Cuando en 1936 salí para Estados Unidos becado por la John Simon Guggenheim Memorial Foundation, los dejé encargados a tres personas: dos mujeres y un hombre. No diré el nombre de las señoras, pero sí, el del hombre. Era un poeta llamado Francisco González Guerrero. Cuando a los dos años volví a México, aquellos libros que habían quedado bajo custodia femenina ya habían cambiado de dueño, al igual que las guardianas.
El poeta González Guerrero, nombrado primer secretario de nuestra embajada en Colombia, al irse de México los dejó en el sótano de su casa; no obstante lo bien protegidos que se empeñó en dejarlos, aquel año, el 36, fue de grandes lluvias que inundaron el sótano en que se guardaron, y sólo se salvaron las cajas que estaban en lo más alto. Aquel resto fue la base de la biblioteca que logré formar de cerca de cincuenta mil volúmenes. En más de una ocasión perdí pequeñas bibliotecas al irme casi a escondidas de las casas en que yo viviera, con lo que queda dicho que no se perdieron y que la patrona, la hospedera, los vendía para obtener la renta que yo dejaba de pagar al irme. Cuando al casarme en 1940 ya tuve casa fija, se consolidó la biblioteca de la que ahora, a casi un año, me desprendí y que se encuentra hoy en la ciudad de Oaxaca.
Yo he dicho en alguna ocasión que el libro es una entidad de tal manera superior que, valiéndome de un juicio de Miguel de Unamuno: su sola presencia física instruye, desasniza.

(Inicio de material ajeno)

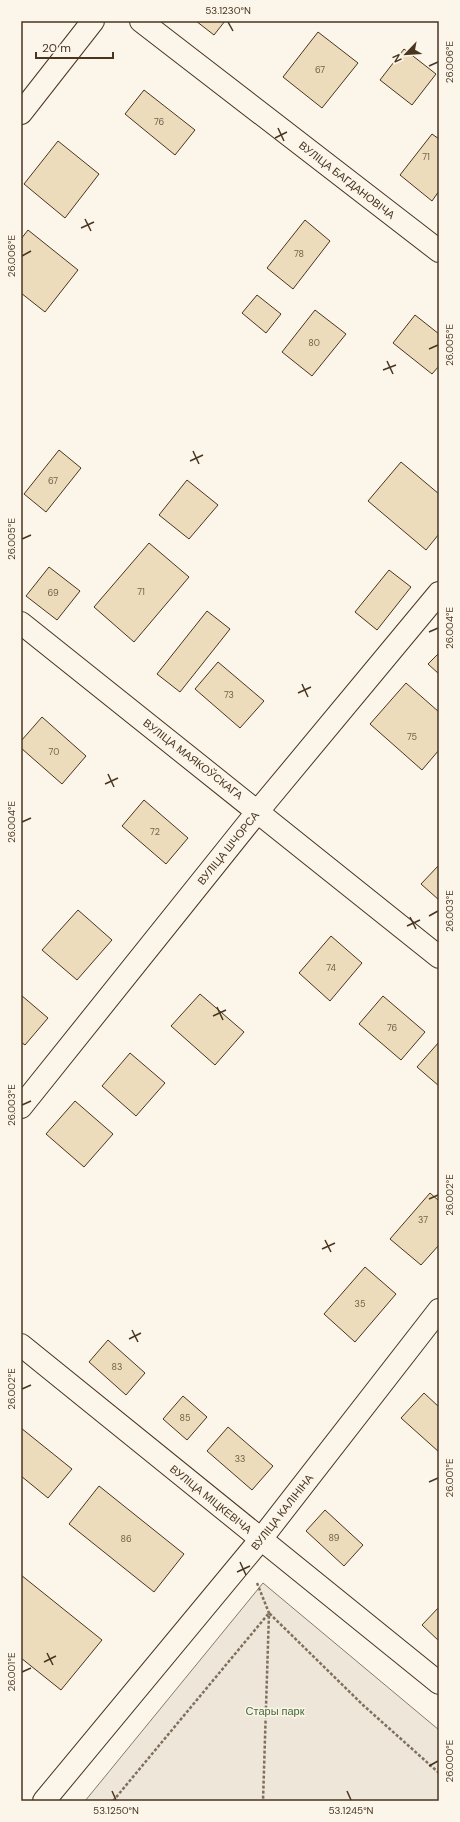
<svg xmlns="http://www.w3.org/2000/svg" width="460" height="1822" viewBox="0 0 460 1822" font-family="'DM Sans',sans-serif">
<rect width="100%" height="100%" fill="#fbf6e9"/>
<path fill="#ede6d9" stroke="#887966" d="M263 1583 439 1730V1801H85Z"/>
<path fill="#ecdcbc" stroke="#4a3520" d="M196 21H225L214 35Z
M318 32 358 63 322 108 283 77Z
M404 49 436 74 412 105 380 80Z
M144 90 195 130 175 155 125 114Z
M432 134 439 139V191L432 201 400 175Z
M58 141 99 174 65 218 24 184Z
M305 220 330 241 293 289 267 268Z
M28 230 78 270 45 312 21 293V239Z
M257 295 281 314 266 333 242 313Z
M315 310 346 334 312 376 282 352Z
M415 315 439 334V366L432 374 393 343Z
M59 450 81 468 46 512 24 494Z
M401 462 439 494V534L426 550 368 501Z
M187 480 218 505 189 539 159 515Z
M149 543 189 577 134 642 94 607Z
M49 567 80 591 57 620 26 596Z
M389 570 411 587 377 630 355 612Z
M207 611 230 629 180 692 157 674Z
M439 653V674L428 664Z
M218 662 264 701 240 728 195 689Z
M406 683 439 712V750L422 770 370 724Z
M42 717 86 756 62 784 21 748V741Z
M144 800 188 838 166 864 122 826Z
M439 865V900L421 884Z
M78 910 112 940 77 980 42 950Z
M331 936 362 963 330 1001 299 973Z
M200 994 244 1032 215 1065 171 1026Z
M21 995 48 1018 25 1045 21 1042Z
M383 996 425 1032 401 1060 359 1024Z
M439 1042V1086L417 1067Z
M130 1053 165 1083 136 1116 102 1086Z
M75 1101 113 1134 84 1167 46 1134Z
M430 1193 439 1201V1245L421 1265 390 1239Z
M365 1267 396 1294 355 1342 324 1314Z
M108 1340 145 1373 126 1395 89 1362Z
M424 1393 439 1407V1452L401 1418Z
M183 1396 207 1417 187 1440 163 1419Z
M228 1427 273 1466 252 1490 207 1451Z
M21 1428 72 1469 48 1498 21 1476Z
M99 1486 184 1554 154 1592 69 1524Z
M325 1510 363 1545 344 1566 306 1531Z
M21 1575 102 1640 61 1690 21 1658Z
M439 1607V1641L422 1625Z"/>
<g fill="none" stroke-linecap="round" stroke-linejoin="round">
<defs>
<path id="minor" d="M141 21 439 251
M21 113 93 21
M21 623 439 957
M21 1107 258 811 439 593
M21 1345 439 1683
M44 1801 261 1539 439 1310"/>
</defs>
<use href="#minor" stroke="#4a3520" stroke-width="24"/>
<path stroke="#7f6f5c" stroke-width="2.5" stroke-dasharray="3 2" stroke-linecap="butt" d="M257 1583 269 1613 263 1801
M113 1801 269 1613 363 1705 439 1773"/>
<use href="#minor" stroke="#fbf6e9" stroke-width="22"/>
</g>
<path fill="none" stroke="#4a3520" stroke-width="1.5" d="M228 22 233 31M429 66 438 62M278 128 284 141M275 138 287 132M85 219 91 231M81 228 94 222M22 256 31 251M429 349 438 345M387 361 393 374M383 370 396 365M193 451 199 464M190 461 203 455M22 539 31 535M429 632 438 628M302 684 308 697M298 693 311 687M108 774 114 787M105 784 118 778M22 822 31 818M429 916 438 911M410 917 416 929M407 926 420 920M217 1007 223 1020M213 1016 226 1010M22 1105 31 1101M429 1199 438 1195M325 1240 331 1252M322 1249 335 1243M132 1330 138 1342M129 1339 141 1333M22 1389 31 1385M429 1482 438 1478M240 1562 246 1575M237 1572 250 1566M47 1653 53 1665M44 1662 56 1656M22 1672 31 1668M429 1766 438 1761M112 1791 116 1800M347 1791 351 1800"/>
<g text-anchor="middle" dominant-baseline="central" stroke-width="3" stroke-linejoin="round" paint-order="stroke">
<g font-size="9" fill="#725f47">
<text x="320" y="70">67</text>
<text x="159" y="122">76</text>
<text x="426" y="157">71</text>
<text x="299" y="254">78</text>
<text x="314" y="343">80</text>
<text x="53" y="481">67</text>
<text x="141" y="592">71</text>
<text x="53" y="593">69</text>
<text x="229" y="695">73</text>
<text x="412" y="737">75</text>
<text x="54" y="752">70</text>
<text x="155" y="832">72</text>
<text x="331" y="968">74</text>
<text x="392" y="1028">76</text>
<text x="423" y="1220">37</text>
<text x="360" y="1304">35</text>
<text x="117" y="1367">83</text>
<text x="185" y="1418">85</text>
<text x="240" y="1459">33</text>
<text x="334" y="1538">89</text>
<text x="126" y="1539">86</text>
</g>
<g font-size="11" fill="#4a3520" stroke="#fbf6e9">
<text transform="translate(347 180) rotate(38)">ВУЛІЦА БАГДАНОВІЧА</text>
<text transform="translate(193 759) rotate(38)">ВУЛІЦА МАЯКОЎСКАГА</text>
<text transform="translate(228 848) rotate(-51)">ВУЛІЦА ШЧОРСА</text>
<text transform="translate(211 1499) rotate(39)">ВУЛІЦА МІЦКЕВІЧА</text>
<text transform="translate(282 1512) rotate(-52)">ВУЛІЦА КАЛІНІНА</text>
</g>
<g font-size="11" fill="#436837" stroke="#fbf6e9">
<text x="275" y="1711">Стары парк</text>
</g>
</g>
<rect width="460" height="1822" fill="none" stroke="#fbf6e9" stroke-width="44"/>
<g transform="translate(406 54) rotate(245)" stroke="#fbf6e9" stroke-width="3" paint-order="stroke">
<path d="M0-3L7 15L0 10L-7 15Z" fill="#4a3520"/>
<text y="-6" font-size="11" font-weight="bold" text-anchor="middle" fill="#4a3520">N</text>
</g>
<path d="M36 52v6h77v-6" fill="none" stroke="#4a3520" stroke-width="2"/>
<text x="42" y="52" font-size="12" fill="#4a3520" stroke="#fbf6e9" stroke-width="3" paint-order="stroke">20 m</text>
<rect x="22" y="22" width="416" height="1778" fill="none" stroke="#4a3520" stroke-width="1.5"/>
<g font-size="10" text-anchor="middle" fill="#4a3520">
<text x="228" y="14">53.1230°N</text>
<text transform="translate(449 62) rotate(-90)" y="4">26.006°E</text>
<text transform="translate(11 256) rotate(-90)" y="4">26.006°E</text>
<text transform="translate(449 345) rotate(-90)" y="4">26.005°E</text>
<text transform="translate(11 539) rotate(-90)" y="4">26.005°E</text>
<text transform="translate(449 628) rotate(-90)" y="4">26.004°E</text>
<text transform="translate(11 822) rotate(-90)" y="4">26.004°E</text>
<text transform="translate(449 911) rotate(-90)" y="4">26.003°E</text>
<text transform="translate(11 1105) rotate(-90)" y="4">26.003°E</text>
<text transform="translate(449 1195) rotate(-90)" y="4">26.002°E</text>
<text transform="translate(11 1389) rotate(-90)" y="4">26.002°E</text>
<text transform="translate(449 1478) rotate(-90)" y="4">26.001°E</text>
<text transform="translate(11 1672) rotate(-90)" y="4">26.001°E</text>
<text transform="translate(449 1761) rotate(-90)" y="4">26.000°E</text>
<text x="116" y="1814">53.1250°N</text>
<text x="351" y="1814">53.1245°N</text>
</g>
</svg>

Primero la biblioteca que así formé era un lujo, un adorno, como estrellas de cielo en negra noche: un mero, repito, adorno, meras flores que alegraban las pequeñas y pobres habitaciones en que por años viví. Después, cuando en 1938 tomé el periodismo como trabajo, como medio para ganarme el pan, fue la biblioteca que por aquellos tiempos ya había formado fuente no sólo de inspiración, sino también arsenal de mi trabajo periodístico. Yo he leído muchos libros, centenares de libros, aun no sabiendo interpretar su contenido, lo que lejos de menguar mis lecturas auxiliaba a reducir mi ignorancia.
Tiene el buen libro la virtud de llevar al lector a poner de su parte aquel lugar que no entendió del todo, con lo que se conviertetambién, en un poco el autor de la obra que estuviera leyendo. No en vano he dicho alguna vez que la letra a tiene la vaga forma de un grano de maíz. Yo soy los libros que he leído, he dicho. Y es la mera verdad: la letra nos hace, es como un molde que nos da forma.

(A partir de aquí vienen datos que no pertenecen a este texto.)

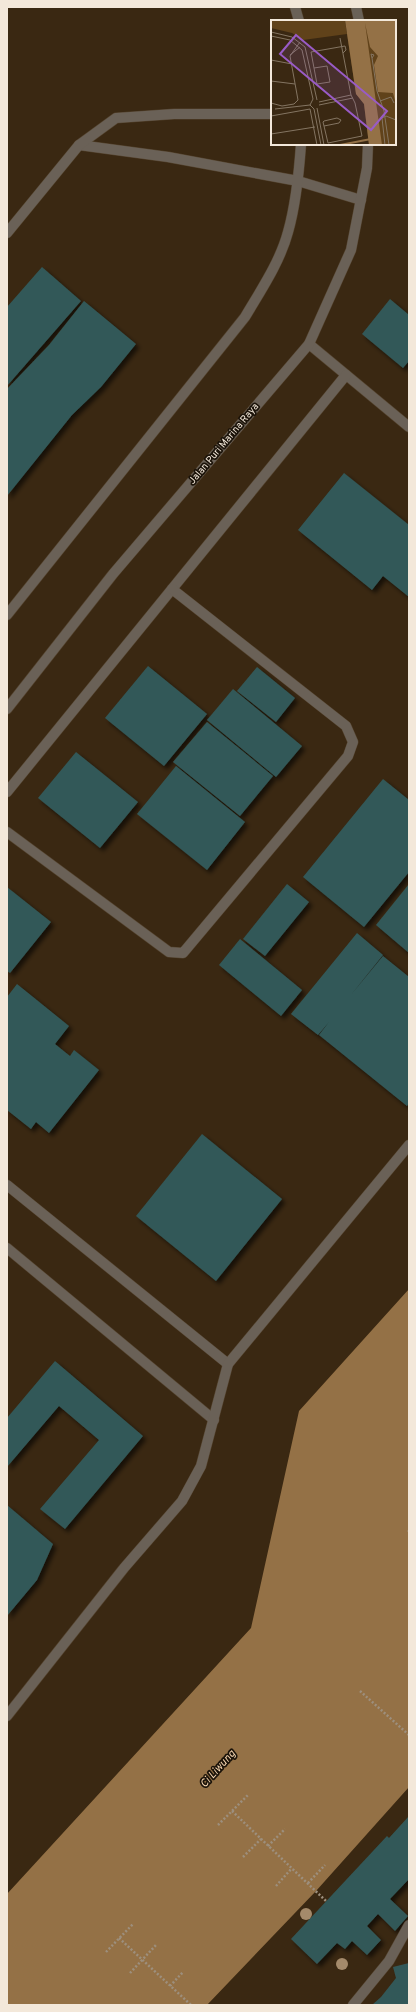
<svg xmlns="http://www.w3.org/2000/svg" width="416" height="2012" viewBox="0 0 416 2012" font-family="Overpass,sans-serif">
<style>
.water{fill:#947146}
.building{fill:#325858;filter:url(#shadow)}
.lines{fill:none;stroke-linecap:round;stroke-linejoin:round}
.minor-casing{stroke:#54432e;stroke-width:11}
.path{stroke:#9d8f7d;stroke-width:2.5;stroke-dasharray:2 2;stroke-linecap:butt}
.minor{stroke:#6a6157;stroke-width:10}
.tree{fill:#a48a6b}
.labels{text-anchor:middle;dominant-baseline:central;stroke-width:3.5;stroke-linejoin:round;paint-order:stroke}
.street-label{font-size:10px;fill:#f3e8da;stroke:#1b1309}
.water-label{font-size:11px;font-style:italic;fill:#fbdab4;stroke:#1b1309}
.inset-river{fill:none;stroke:#947146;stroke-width:2}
.inset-road{fill:none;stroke:#847562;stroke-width:1}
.view{fill:#995bc6;fill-opacity:0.15;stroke:#995bc6;stroke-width:2}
.inset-edge{fill:none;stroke:#f3e8da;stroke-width:2}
</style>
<defs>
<filter id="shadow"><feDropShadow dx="3.5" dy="3.5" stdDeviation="2" flood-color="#0009"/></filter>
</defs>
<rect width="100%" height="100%" fill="#3a2812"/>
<path class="water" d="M409,1289v498l-93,104 -109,114h-200v-111l244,-266 48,-217z"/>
<g class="building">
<path d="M42,267l39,34 -74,85v-79z"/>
<path d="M390,299l19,16v46l-6,7 -41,-34z"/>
<path d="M84,301l52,43 -35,43 -29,28 -65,81v-107l42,-44z"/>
<path d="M344,473l65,52v72l-26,-21 -11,14 -74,-60z"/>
<path d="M148,666l59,48 -43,52 -59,-48z"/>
<path d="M257,667l38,31 -19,24 -39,-31z"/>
<path d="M233,689l69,57 -26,31 -69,-57z"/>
<path d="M207,722l66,54 -33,40 -67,-54z"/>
<path d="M76,752l62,50 -38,46 -62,-50z"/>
<path d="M176,766l69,56 -38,48 -70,-56z"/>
<path d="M383,779l26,21v72l-45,55 -61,-50z"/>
<path d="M287,884l22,18 -44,54 -22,-17z"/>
<path d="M409,884v69l-33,-28z"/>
<path d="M7,887l44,35 -41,51 -3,-2z"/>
<path d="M357,933l26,22 -33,41 33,-40 26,21v126l-2,3 -88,-71 10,-13 -11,13 -27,-21z"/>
<path d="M240,939l62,51 -21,26 -62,-51z"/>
<path d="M17,984l52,42 -14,18 15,12 4,-6 25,20 -50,63 -13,-11 -5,7 -24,-19v-113z"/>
<path d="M202,1134l80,65 -66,82 -80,-65z"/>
<path d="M55,1361l88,75 -78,93 -25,-20 59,-69 -40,-34 -52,61v-49z"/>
<path d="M7,1505l46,39 -16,36 -30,36z"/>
<path d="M409,1816v63l-19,20 18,17 -13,15 -17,-17 -11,12 14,14 -14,15 -15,-14 -7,8 -8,-6 -20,21 -26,-25 96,-103 2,2z"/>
<path d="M409,1963v42h-37l9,-8 15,-19 -3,-11z"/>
</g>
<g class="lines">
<g class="minor-casing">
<g id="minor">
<path d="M295,7l4,14"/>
<path d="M356,7l3,14"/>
<path d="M79,145l89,12 130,24 63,19"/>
<path d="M7,233l72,-88 37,-27 58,-4h98"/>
<path d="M309,344l100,83"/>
<path d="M7,615l238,-298c16,-27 35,-55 43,-85 8,-28 11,-59 13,-88"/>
<path d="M7,709l106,-135 196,-230 42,-94 16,-82 1,-24"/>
<path d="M7,792l339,-417"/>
<path d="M7,832l162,120 14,1 165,-197 5,-14 -7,-16 -174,-137"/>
<path d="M7,1185l221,179"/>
<path d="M7,1248l207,172"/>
<path d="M7,1716l117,-148 58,-67 19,-35 27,-102 181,-219"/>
<path d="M353,2005l36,-44 20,-36"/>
</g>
</g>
<g class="path">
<path d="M408,1532l1,-1"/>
<path d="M360,1691l49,44"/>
<path d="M232,1811l94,90"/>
<path d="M218,1825l30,-30"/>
<path d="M268,1846l17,-17"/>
<path d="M243,1857l18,-18"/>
<path d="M308,1883l17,-18"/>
<path d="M276,1886l16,-18"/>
<path d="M119,1938l72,67"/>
<path d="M106,1952l27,-28"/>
<path d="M130,1973l26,-28"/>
<path d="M170,1986l13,-14"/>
</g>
<use href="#minor" class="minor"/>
</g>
<g class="tree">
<circle cx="306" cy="1914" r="6"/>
<circle cx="342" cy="1964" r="6"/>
</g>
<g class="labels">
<g class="street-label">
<text transform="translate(224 444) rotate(-50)">Jalan Puri Marina Raya</text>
</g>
<g class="water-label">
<text transform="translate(218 1769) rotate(-48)">Ci Liwung</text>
</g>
</g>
<g transform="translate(271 20)">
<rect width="125" height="125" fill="#3a2812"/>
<path d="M0,0h74l2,14 18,-14h31v125h-27l-5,-41 -8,-10 -9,-60 -44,6 -11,-7 -21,-5z" fill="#60421a"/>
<path d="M74,0h51v84l-3,-11 -15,-1 -4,-27 4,-9 -8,-9 -5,-24 17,122h-13l-5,-41 -8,-10z" fill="#947146"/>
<path class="inset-river" d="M69,125l31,-6"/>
<path class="inset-road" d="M0,12l21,5 13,10 12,53M0,16l19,4 12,10 11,49M40,32l6,32 13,-2 -3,-16 -13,2M40,32l34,-6 1,4 -3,3M19,35l10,-8M101,38l-1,-4 3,1 -2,3 5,33 7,20 5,34M0,40l21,4M0,61l24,3M42,79l-3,6 4,4M109,81l11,-4 3,6M48,82l32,-7M0,83l11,3 12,-2 4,-4 -8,-44 10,-14M48,85l34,-7M46,88l7,37M4,89l35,-4M43,89l7,36M0,96l39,-7 7,36M53,106l15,-3 2,-3 -4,-2 -13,3 -1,1 1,4 4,17 34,-7 -7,-33 -4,-8 -11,-57M0,114l44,-7M114,125l-3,-27 4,-2 10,4"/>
<path class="view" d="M25,15l91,76 -16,19 -91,-76z"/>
<rect width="125" height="125" class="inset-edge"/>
</g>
<rect width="416" height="2012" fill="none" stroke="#f3e8da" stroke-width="16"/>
</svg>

El libro a más de agrandar el mundo lo alegra, le resta la superficialidad. Ahora, cuando por los tres años que faltan no tengo cien años, sigo siendo el lector que solía: leo dos horas en la mañana y dos por la noche antes de apagar la luz y dormir. Ahora repito de memoria, y casi seguro de no equivocar el texto, una sencilla lección que memoricé cuando tenía cuatro años y medio. Dice en su arranque:
Es puerta de la luz un libro abierto,
entra por ella niño y de seguro
que para ti serán en lo futuro
dios más visible,
su poder más cierto.
El ignorante vive en el desierto,
donde es el agua poca, el aire impuro.
Un grano le detiene el pie inseguro,
camina tropezando, vive muerto.
En esa de tu edad abril florido
recibe el corazón las impresiones
como la cera al toque de las manos.
Estudia y no serás cuando crecido
ni el juguete vulgar de las pasiones,
ni el esclavo servil de los tiranos.
Hay en los versos transcritos una grande y muy lúcida verdad.

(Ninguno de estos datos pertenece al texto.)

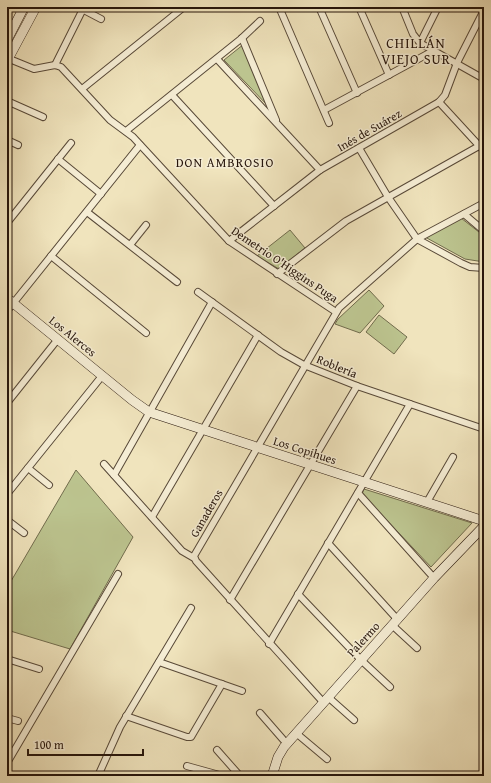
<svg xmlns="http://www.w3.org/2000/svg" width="491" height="783" viewBox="0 0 491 783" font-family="'Gentium Book Plus',serif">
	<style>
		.green { fill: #bcc48f; stroke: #716c4d }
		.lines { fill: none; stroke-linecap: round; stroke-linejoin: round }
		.street-casing { stroke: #584938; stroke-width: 8 }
		.secondary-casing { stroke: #26150b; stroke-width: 10 }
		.street { stroke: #f5edd4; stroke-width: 6 }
		.secondary { stroke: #f5edd4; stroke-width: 9 }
		.labels { text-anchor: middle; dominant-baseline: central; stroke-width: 3; stroke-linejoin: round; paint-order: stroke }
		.street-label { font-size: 12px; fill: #26150b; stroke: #f5edd4 }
		.neighbourhood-label { font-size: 13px; letter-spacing: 1px; fill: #26150b; stroke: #f5edd4 }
		.quarter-label { font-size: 14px; letter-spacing: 1px; fill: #26150b; stroke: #f5edd4 }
	</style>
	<rect width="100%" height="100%" fill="#f0e4bd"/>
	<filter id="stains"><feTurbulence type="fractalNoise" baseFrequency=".005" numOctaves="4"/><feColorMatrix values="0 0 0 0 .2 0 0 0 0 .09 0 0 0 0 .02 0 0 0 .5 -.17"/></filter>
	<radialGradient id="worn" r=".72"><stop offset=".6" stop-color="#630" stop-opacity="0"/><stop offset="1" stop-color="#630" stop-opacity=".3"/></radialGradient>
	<g class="green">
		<path d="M 244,44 L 270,108 L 224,60 Z"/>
		<path d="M 461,218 L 484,236 L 484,262 L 465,259 L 425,237 Z"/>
		<path d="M 290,230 L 305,248 L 279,269 L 257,256 Z"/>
		<path d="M 369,290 L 384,306 L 360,333 L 335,324 L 338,319 Z"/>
		<path d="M 379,315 L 407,337 L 394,354 L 366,332 Z"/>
		<path d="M 76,470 L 133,537 L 70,649 L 7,630 L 7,588 Z"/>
		<path d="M 364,489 L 472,523 L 431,567 L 362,494 Z"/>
	</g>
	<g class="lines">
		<defs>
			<g id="street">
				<path d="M 279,7 L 329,123"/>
				<path d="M 319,7 L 357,93"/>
				<path d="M 359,7 L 389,75"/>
				<path d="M 402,7 L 413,34 L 420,43 L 484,79"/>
				<path d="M 82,9 L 101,19"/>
				<path d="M 242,38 L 276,120"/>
				<path d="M 420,43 L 438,7"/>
				<path d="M 7,58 L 34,69 L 55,65 L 61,67 L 110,120 L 133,137 L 229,241 L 336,312"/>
				<path d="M 217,59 L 320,170"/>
				<path d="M 55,65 L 84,7"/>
				<path d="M 82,89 L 184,7"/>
				<path d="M 172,95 L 274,206"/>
				<path d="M 7,101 L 43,117"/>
				<path d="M 439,102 L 484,151"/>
				<path d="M 324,110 L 433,51"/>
				<path d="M 126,131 L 242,38 L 260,21"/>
				<path d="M 7,140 L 18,145"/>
				<path d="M 359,148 L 388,197 L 417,239 L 461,263 L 470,267 L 484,268"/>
				<path d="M 58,159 L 101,194"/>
				<path d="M 87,212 L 177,282"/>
				<path d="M 464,214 L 484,231"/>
				<path d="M 7,223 L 71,143"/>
				<path d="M 229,241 L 320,170 L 439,102 L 445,95 L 457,63 L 484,10"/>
				<path d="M 130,245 L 146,225"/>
				<path d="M 51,256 L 146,333"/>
				<path d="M 277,274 L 346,221 L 479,146"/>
				<path d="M 198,292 L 281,352 L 304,365 L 357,386 L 484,429"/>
				<path d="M 7,311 L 140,145"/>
				<path d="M 7,403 L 58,339"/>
				<path d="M 104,464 L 182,551 L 194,558"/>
				<path d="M 28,468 L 49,485"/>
				<path d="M 114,475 L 212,302"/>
				<path d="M 358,493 L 434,578"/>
				<path d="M 7,494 L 102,376"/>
				<path d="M 427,502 L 453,457"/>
				<path d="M 152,517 L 258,335"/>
				<path d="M 7,520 L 24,533"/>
				<path d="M 328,543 L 397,619"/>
				<path d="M 298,594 L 361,660 L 390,687"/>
				<path d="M 230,600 L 357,386"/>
				<path d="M 392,625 L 417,648"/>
				<path d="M 269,644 L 410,404"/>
				<path d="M 7,659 L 39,669"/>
				<path d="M 159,662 L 242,691"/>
				<path d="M 328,697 L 354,720"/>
				<path d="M 323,702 L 196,561 L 194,556 L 339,308 L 417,239 L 484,203"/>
				<path d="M 260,713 L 287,744"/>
				<path d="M 126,716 L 187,737 L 191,737 L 222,684"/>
				<path d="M 7,718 L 18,721"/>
				<path d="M 296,733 L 327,759"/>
				<path d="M 217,750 L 240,776"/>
				<path d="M 7,763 L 118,574"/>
				<path d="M 187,766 L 223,776"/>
				<path d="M 98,776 L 120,727 L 191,608"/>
			</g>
			<g id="secondary">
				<path d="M 7,40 L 24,7"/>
				<path d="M 7,61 L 36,7"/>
				<path d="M 7,298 L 132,400 L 149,412 L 484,521"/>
				<path d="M 272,776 L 278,757 L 284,747 L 434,578 L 484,526"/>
			</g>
		</defs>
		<use href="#street" class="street-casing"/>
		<use href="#secondary" class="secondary-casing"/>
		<use href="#street" class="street"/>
		<use href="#secondary" class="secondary"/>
	</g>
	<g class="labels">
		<g class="street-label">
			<text transform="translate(369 130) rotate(-30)">Inés de Suárez</text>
			<text transform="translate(285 264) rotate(34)">Demetrio O'Higgins Puga</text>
			<text transform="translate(73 336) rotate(39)">Los Alerces</text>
			<text transform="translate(337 366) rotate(22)">Roblería</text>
			<text transform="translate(305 450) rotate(18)">Los Copihues</text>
			<text transform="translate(206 513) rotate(-60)">Ganaderos</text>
			<text transform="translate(363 639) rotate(-48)">Palermo</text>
		</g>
		<g class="neighbourhood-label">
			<text x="225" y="162">DON AMBROSIO</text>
		</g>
		<g class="quarter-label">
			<text x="416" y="43">CHILLÁN<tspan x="416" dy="16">VIEJO SUR</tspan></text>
		</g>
	</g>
	<rect width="491" height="783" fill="none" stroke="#f0e4bd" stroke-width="24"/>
	<rect x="8" y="8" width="475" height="767" fill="none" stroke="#26150b" stroke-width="2"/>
	<rect x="12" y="12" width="467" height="759" fill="none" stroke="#26150b"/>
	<path d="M28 749v6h115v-6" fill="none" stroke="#26150b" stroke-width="2"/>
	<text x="34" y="749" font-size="12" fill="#26150b" stroke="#f5edd4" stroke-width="3" paint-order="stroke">100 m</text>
	<rect width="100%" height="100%" filter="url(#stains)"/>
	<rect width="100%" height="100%" fill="url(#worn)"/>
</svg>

Ahora, cuando hombre casi centenario abro un libro, vuelvo a ser el niño de cuatro años y medio que memorizó los versos transcritos, y vuelve a iluminarme aquella primera lección.Son mis libros preferidos aquellos que más trabajo —que luego fueron alegrías—, me dieron interpretarlos. Ayer, nomás, acabé de leer, digamos que por décima vez, La divina comedia, cuya primera lectura fue en 1923, en un ejemplar de los clásicos vasconcelianos. Tiene la relectura un encanto: lo devuelve a uno a los años juveniles en que se leyeron por primera vez. Rejuvenece quien relee.Pero hasta aquí. Y quede para otro día, contar cómo devine el insaciable y voraz lector que sigo siendo.